::: Text section

Between 1951 and 1960, the major political parties played leading roles in unifying and locally mobilizing the economic elite. Elites from majority parties in the regional assemblies who cooperated with the ruling federal coalition dispensed a wide range of rewards and sanctions, thus retaining their own positions and power and kept the masses subordinated. Positions in government services and public corporations, licenses for market stalls, permits for agricultural export production, rights to establish enterprises, roads, electrical service, running water, and the governing group allocated scholarships to its supporters. Each major party was backed by a bank, which assisted in the transfer of substantial public funds to the party.

At all levels—local and regional after 1951 and federal after 1954—political leaders could use a range of controls, extending over local councils, district administration, police, and courts, to subdue any dissident minority, especially in the far north, where clientage was the social adhesive of the emirate system. Political superiors offered protection, patronage, and economic security in exchange for loyalty and the obedience of inferiors.

The elites attracted clients and socially inferior groups not only in the far north, where Islam legitimized the traditional hierarchy, but even in Igboland, an area of southeastern Nigeria where power had been widely dispersed before the 20th century. The elites of the three regions preferred to close ranks to share the fruits of office and to prevent challenges to their positions, but by the time independence was achieved in 1960, policies designed to enhance the security of one regional elite threatened the security of others.

==Nigerian Political and Economic change between 1980s - 2020==
Unlike the 1970s, a major feature of Nigeria's economy in the 1980s was its dependence on petroleum, which accounts for 87 percent of export receipts and 77 percent of the Federal government's current revenue in 1988. Falling oil output and prices contributed to another noteworthy aspect of the economy in the 1980s—the decline in per capita real gross national product, which persisted until oil prices began to rise in 1990. Indeed, GNP per capital per year decreased 4.8 percent from 1980 to 1987, which led in 1989 to Nigeria's classification by the World Bank as a low-income country (based on 1987 data) for the first time since the annual World Development Report was instituted in 1978. In 1989 the World Bank also declared Nigeria poor enough to be eligible (along with countries such as Bangladesh, Ethiopia, Chad, and Mali) for concessional aid from an affiliate, the International Development Association (IDA).

Another relevant feature of the Nigerian economy was an abrupt change in the government's share of expenditures. As a percentage of gross domestic product, national government expenditures rose from 9 percent in 1962 to 44 percent in 1979 but fell to 17 percent in 1988. In the aftermath of the 1967-70 civil war, Nigeria's government became more centralized. The oil boom of the 1970s" provided the tax revenue to strengthen the central government further. Expansion of the government's share of the economy did little to enhance its political and administrative capacity but did increase incomes and the number of jobs that the governing elites could distribute to their clients.

::::::
::: Source information

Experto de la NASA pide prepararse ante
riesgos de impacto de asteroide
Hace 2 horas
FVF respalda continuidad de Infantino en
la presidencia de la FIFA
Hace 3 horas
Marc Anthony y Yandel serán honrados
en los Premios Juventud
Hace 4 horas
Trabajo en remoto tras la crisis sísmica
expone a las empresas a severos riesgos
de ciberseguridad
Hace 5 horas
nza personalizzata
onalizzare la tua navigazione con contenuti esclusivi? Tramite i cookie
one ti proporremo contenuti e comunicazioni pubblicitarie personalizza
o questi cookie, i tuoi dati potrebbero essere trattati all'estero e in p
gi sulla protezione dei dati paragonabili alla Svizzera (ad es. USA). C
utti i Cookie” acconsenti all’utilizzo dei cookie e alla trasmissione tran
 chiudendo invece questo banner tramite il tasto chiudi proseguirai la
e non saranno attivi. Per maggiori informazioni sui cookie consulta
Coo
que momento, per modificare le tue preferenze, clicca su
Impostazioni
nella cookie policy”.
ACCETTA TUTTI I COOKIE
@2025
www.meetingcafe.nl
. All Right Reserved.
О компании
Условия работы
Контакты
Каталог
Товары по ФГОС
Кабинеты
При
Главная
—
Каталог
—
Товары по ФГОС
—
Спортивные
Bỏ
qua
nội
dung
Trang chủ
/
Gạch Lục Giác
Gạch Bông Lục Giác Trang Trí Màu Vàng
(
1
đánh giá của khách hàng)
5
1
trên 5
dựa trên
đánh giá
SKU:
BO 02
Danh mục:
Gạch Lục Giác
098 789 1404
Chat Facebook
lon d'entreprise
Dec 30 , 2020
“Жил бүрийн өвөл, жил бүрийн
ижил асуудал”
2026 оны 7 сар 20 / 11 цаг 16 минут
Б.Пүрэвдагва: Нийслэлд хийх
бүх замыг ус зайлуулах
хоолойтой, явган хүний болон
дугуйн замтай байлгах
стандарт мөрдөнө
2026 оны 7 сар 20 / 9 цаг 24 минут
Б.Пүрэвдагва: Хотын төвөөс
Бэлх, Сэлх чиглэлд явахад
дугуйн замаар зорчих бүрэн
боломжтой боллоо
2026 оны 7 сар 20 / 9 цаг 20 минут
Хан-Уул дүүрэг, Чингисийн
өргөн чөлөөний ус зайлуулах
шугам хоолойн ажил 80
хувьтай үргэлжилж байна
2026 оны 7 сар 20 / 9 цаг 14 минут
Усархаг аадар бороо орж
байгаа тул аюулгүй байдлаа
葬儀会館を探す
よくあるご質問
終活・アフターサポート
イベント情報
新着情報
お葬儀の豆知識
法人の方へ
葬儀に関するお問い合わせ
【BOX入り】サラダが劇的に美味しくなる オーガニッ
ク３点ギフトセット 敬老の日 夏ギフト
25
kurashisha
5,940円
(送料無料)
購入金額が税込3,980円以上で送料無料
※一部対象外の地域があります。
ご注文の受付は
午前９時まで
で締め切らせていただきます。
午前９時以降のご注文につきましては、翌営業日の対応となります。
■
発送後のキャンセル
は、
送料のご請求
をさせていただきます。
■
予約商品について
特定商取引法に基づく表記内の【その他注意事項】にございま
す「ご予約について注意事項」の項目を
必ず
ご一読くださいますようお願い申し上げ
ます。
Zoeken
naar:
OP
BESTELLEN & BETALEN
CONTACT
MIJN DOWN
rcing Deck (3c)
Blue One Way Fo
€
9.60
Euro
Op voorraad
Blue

::::::

• **What to work on**
- a) In the passage on Nigeria, what share of export receipts did petroleum account for in 1988?
- b) Put every line of the records, from the very first one down through the line containing "Chat Facebook", into a JSON list of strings with one string per line and blank lines left out.

• **Responses to the tasks**
- a) 87 percent

- b)
[
  "Experto de la NASA pide prepararse ante",
  "riesgos de impacto de asteroide",
  "Hace 2 horas",
  "FVF respalda continuidad de Infantino en",
  "la presidencia de la FIFA",
  "Hace 3 horas",
  "Marc Anthony y Yandel serán honrados",
  "en los Premios Juventud",
  "Hace 4 horas",
  "Trabajo en remoto tras la crisis sísmica",
  "expone a las empresas a severos riesgos",
  "de ciberseguridad",
  "Hace 5 horas",
  "nza personalizzata",
  "onalizzare la tua navigazione con contenuti esclusivi? Tramite i cookie",
  "one ti proporremo contenuti e comunicazioni pubblicitarie personalizza",
  "o questi cookie, i tuoi dati potrebbero essere trattati all'estero e in p",
  "gi sulla protezione dei dati paragonabili alla Svizzera (ad es. USA). C",
  "utti i Cookie” acconsenti all’utilizzo dei cookie e alla trasmissione tran",
  " chiudendo invece questo banner tramite il tasto chiudi proseguirai la",
  "e non saranno attivi. Per maggiori informazioni sui cookie consulta",
  "Coo",
  "que momento, per modificare le tue preferenze, clicca su",
  "Impostazioni",
  "nella cookie policy”.",
  "ACCETTA TUTTI I COOKIE",
  "@2025",
  "www.meetingcafe.nl",
  ". All Right Reserved.",
  "О компании",
  "Условия работы",
  "Контакты",
  "Каталог",
  "Товары по ФГОС",
  "Кабинеты",
  "При",
  "Главная",
  "—",
  "Каталог",
  "—",
  "Товары по ФГОС",
  "—",
  "Спортивные",
  "Bỏ",
  "qua",
  "nội",
  "dung",
  "Trang chủ",
  "/",
  "Gạch Lục Giác",
  "Gạch Bông Lục Giác Trang Trí Màu Vàng",
  "(",
  "1",
  "đánh giá của khách hàng)",
  "5",
  "1",
  "trên 5",
  "dựa trên",
  "đánh giá",
  "SKU:",
  "BO 02",
  "Danh mục:",
  "Gạch Lục Giác",
  "098 789 1404",
  "Chat Facebook"
]